TINY VIPERS, BALMORHEA, ARGOS @ THE RED AND THE BLACK, 1212 H ST. NW, 9 P.M. $8

Remembering Rickey Wright

This past weekend, we learned that former Washington City Paper music critic Rickey Wright had died. I put together a tribute of sorts made from Wright’s blog posts and WCP pieces, tributes from friends and colleagues and family.

On Saturday afternoon, I had the fortune of talking with Nicole Arthur. Arthur served as Washington City Paper’s Arts Editor in 1994 and 1995. It was around that time that Wright began reviewing records for us. This was a time when people wanted to be rock critics, when there was space for such writing, when there was competition to review the big records. And Wright reviewed his share of the big records.

But Arthur was more than just an editor to Wright. She was a friend. The two had struck up a friendship in the ’80s. Of course, it started over music.

On Sunday, Arthur e-mailed me some of her many memories of Wright:

“I met Rickey in Richmond, Va., in 1987. I had written a record review for VCU’s student newspaper, which I’m pretty sure was the first thing I ever wrote for publication, and he wrote me a fan letter. He had already graduated at that point, and he was working at Peaches Records & Tapes. We met soon thereafter and were fast friends; I think it was our shared reverence for Love’s “Forever Changes” that sealed the deal.

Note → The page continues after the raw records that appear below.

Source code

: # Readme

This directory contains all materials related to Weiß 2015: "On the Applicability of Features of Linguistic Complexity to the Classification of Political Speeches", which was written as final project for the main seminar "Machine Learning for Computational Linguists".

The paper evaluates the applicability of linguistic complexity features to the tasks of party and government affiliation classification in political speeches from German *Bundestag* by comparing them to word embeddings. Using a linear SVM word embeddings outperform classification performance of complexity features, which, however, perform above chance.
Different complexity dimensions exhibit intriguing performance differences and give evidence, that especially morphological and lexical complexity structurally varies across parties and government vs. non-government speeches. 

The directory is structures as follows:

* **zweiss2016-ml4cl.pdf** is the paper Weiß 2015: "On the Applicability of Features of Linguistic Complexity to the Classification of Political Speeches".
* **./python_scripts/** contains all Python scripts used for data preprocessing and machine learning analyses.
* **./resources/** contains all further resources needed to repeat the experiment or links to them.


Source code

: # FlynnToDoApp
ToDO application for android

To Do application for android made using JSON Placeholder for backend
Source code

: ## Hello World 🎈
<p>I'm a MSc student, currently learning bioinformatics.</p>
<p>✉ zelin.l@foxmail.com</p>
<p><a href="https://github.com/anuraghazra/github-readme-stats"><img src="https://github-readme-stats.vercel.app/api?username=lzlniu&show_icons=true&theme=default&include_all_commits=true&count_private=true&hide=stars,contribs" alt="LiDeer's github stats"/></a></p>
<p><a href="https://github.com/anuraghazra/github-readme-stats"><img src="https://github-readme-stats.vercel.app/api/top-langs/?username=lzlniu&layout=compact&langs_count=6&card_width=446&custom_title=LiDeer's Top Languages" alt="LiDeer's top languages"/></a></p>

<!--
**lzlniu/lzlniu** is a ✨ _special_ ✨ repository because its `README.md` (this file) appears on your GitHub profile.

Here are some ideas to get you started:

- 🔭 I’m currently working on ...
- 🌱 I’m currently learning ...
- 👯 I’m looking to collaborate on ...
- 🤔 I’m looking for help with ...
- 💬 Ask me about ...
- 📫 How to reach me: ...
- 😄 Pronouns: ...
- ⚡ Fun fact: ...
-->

But back to that fan letter — turns out it was completely in character. Rickey had an amazing generosity of spirit; he constantly encouraged other writers and he was a tireless cheerleader for his friends. If you happened to fall into both categories, you were very lucky indeed.

Unlike most critics, Rickey was not a music snob. He would gladly discuss Nick Drake for hours (and it would be hours — he *loved* to talk), but he would just as gladly discuss Def Leppard. He never wrote anything off because it was “uncool.” I once complained about my daughter listening to the Wiggles, and he leapt to their defense: “They’re a classic four-piece pop combo!” This is not to say that he was not discriminating, he was. He once wrote a John Mayer review so brutal, the story goes, that Mayer cited it in interviews as an example of his being eviscerated by the press.

Rickey was a master of the soon-to-be-lost art of making mix tapes; he had a great instinct for implausible-seeming combinations that somehow complemented one another. I’m looking at the list of artists on one of the tapes he made me — the Raspberries, Professor Longhair, Love and Rockets, Roger Miller, Prince, Roseanne Cash. And it’s amazing; I’ve been listening to it for 20 years.”